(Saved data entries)

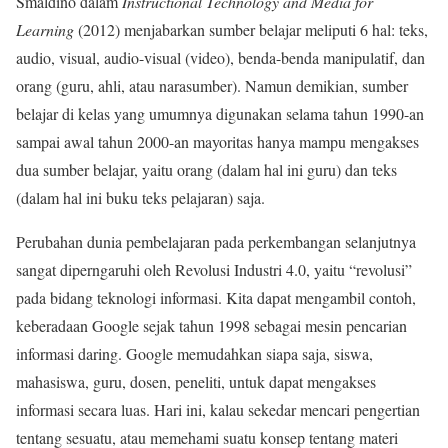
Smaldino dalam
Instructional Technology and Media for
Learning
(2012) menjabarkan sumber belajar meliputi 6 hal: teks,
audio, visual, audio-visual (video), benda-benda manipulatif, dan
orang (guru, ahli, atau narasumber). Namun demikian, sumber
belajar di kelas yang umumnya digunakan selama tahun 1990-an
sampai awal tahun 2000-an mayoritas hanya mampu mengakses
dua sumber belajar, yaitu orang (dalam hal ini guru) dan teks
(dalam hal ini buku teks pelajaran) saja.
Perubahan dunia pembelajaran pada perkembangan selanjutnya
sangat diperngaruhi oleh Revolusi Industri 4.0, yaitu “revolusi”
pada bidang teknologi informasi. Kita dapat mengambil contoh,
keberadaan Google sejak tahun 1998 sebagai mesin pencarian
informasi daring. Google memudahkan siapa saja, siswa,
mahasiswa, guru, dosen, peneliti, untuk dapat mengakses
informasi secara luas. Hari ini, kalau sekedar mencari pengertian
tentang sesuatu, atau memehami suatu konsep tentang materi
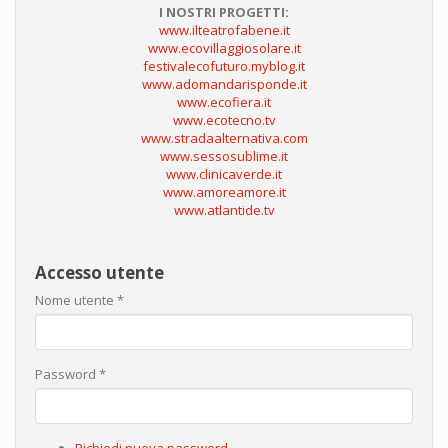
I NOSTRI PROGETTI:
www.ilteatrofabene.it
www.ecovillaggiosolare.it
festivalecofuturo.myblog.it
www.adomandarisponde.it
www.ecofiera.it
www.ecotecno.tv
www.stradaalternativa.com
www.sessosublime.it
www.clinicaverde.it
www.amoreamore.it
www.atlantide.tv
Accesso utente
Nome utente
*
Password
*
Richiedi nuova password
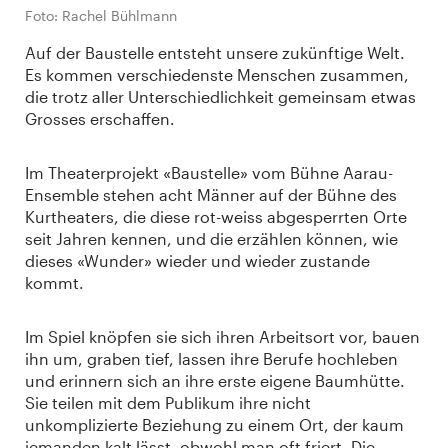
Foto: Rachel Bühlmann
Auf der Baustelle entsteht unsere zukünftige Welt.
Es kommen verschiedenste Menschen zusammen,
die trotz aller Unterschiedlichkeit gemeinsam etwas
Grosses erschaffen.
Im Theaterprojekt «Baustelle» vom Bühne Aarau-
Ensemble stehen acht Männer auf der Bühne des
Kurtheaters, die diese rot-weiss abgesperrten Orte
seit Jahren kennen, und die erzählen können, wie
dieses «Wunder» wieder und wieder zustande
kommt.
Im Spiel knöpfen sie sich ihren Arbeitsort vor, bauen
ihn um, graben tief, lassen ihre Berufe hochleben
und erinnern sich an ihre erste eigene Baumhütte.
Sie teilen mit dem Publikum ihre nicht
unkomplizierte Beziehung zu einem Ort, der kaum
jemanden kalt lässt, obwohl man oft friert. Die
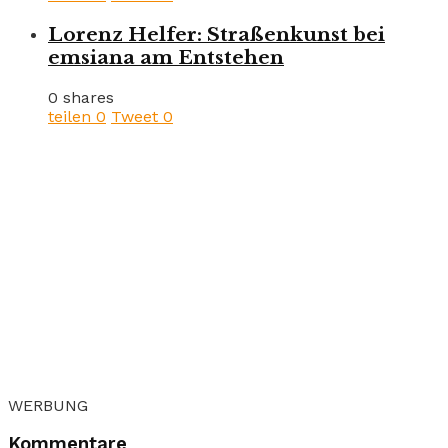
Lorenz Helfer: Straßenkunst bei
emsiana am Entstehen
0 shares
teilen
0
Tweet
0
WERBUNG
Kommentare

**Directions**. Copy all lines above where "sich" is present.

**Problem solution**.
Im Spiel knöpfen sie sich ihren Arbeitsort vor, bauen
und erinnern sich an ihre erste eigene Baumhütte.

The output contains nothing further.